Alongside Kelson’s story runs the tale of Spike, drawn into the orbit of Jimmy Crystal’s satanic cult on the mainland — a world where the infected are no longer the most dangerous thing walking the earth. That line, buried in the film’s official synopsis, is the key to understanding what DaCosta was building here. The inhumanity of the survivors can be stranger and more terrifying. In a franchise built on flesh-hungry monsters sprinting through empty London streets, that is a genuinely chilling pivot.
Jack O’Connell tears through his role with the kind of ferocious committed energy that makes you remember why he was always destined for something like this. His confrontation with Fiennes — when the film’s two worlds finally collide — is the kind of sequence that gets talked about for years.

And then there is the moment every long-term fan has been waiting for. Without spoiling what happens, John Murphy’s iconic In the House, In a Heartbeat — the piece of music burned into the memory of anyone who has ever seen 28 Days Later — returns in the finale with devastating, electrifying precision. The hairs on the back of your neck will stand up before you even fully register what you are hearing.
The numbers at the box office told one story. The film opened to just $13 million domestically — less than half of what its predecessor managed — and closed its theatrical run with a worldwide total of $58.4 million against a combined production and marketing spend pushing $130 million. By any commercial measure, a bomb.
But the audience who actually found it told a completely different story. A 92% critics score on Rotten Tomatoes. An 88% audience score. An A- CinemaScore — a grade so rare for a horror film it almost never happens. The people who saw it loved it. The problem was simply that not enough people saw it.
Today that changes.
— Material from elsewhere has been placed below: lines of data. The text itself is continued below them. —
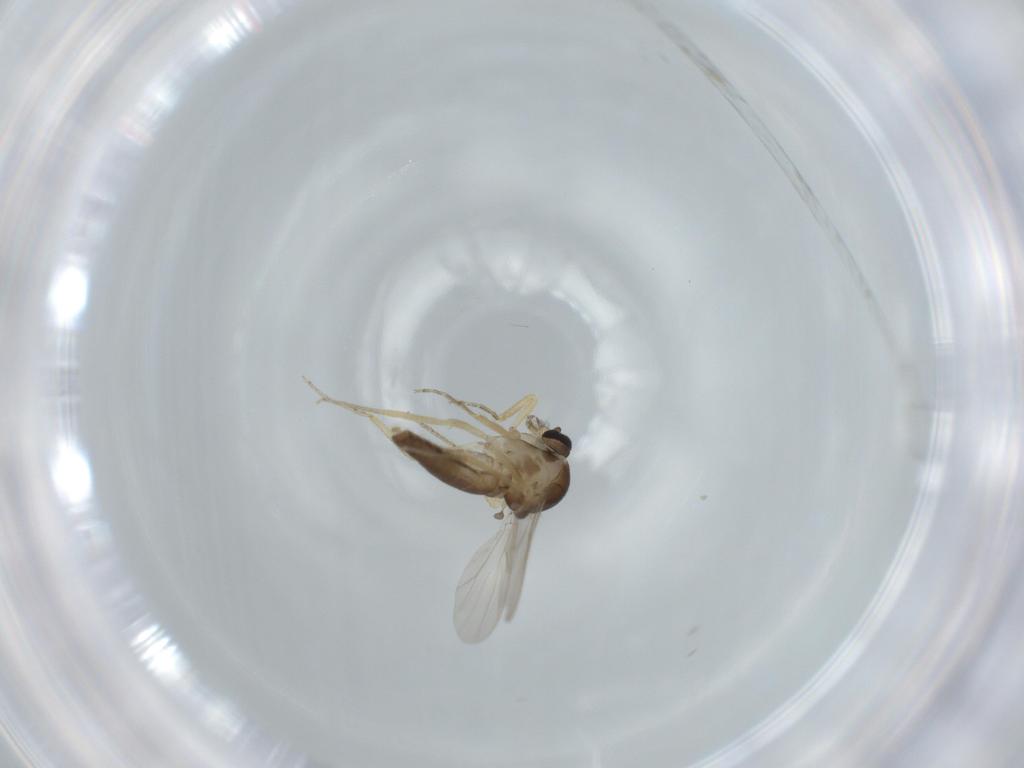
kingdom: Animalia
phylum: Arthropoda
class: Insecta
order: Diptera
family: Ceratopogonidae
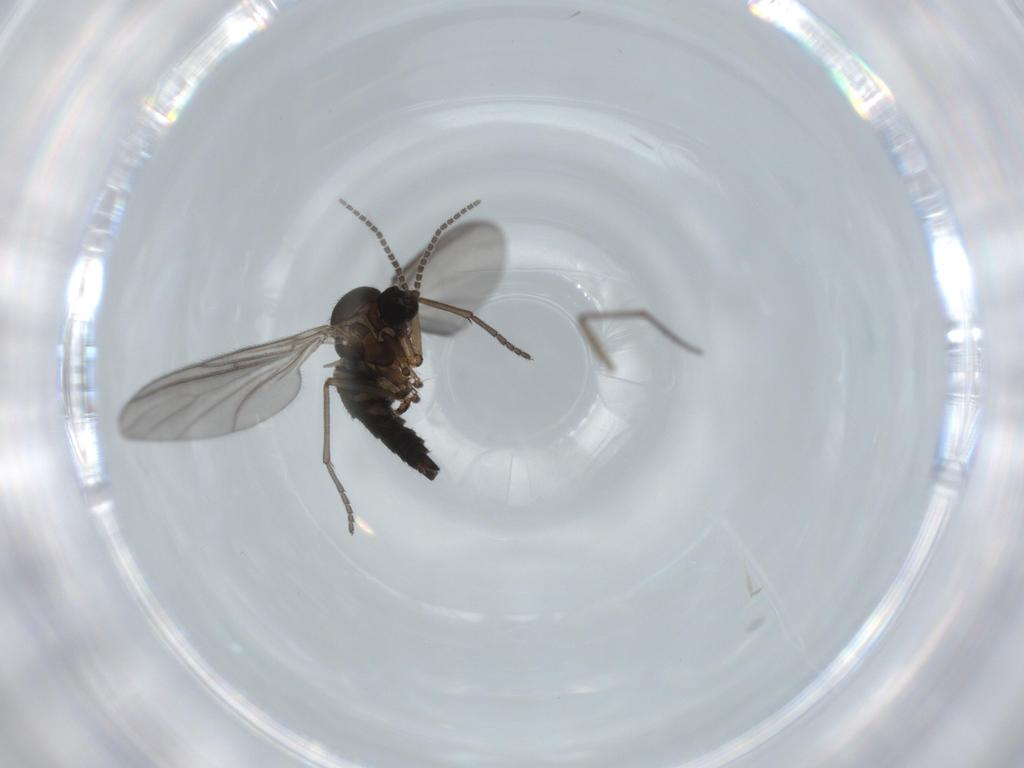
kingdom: Animalia
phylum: Arthropoda
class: Insecta
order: Diptera
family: Sciaridae
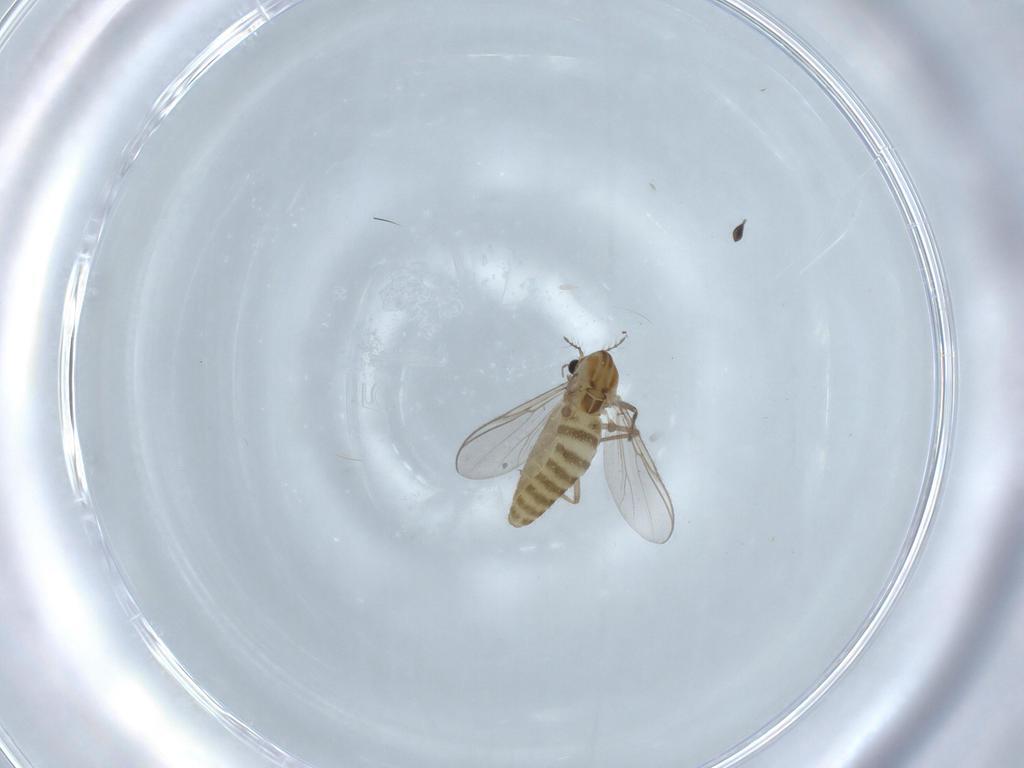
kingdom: Animalia
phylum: Arthropoda
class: Insecta
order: Diptera
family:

The 4K Ultra HD SteelBook edition arrives with Dolby Vision, HDR10 and a Dolby Atmos soundtrack — the kind of audio-visual package that turns a living room into a cinema. This is a film built on sound as much as vision. The squelch of infected feet. The distant howl of something wrong in the treeline. Murphy’s score pressing down on your chest. It was made for a room with the lights off and the volume up.
Whether Sony greenlights the planned third and final film in the trilogy remains to be officially confirmed — Cillian Murphy himself said it would only happen if The Bone Temple found its audience. Today, with this release, is when that audience gets a second chance to make the right call.
The Rage was never finished with us. Neither are we with it.
Own it. Turn the lights off. Turn it up loud.

DARK FRIGHTS VERDICT: One of 2026’s finest. A film that deserved better at the box office and now deserves a permanent place on your shelf.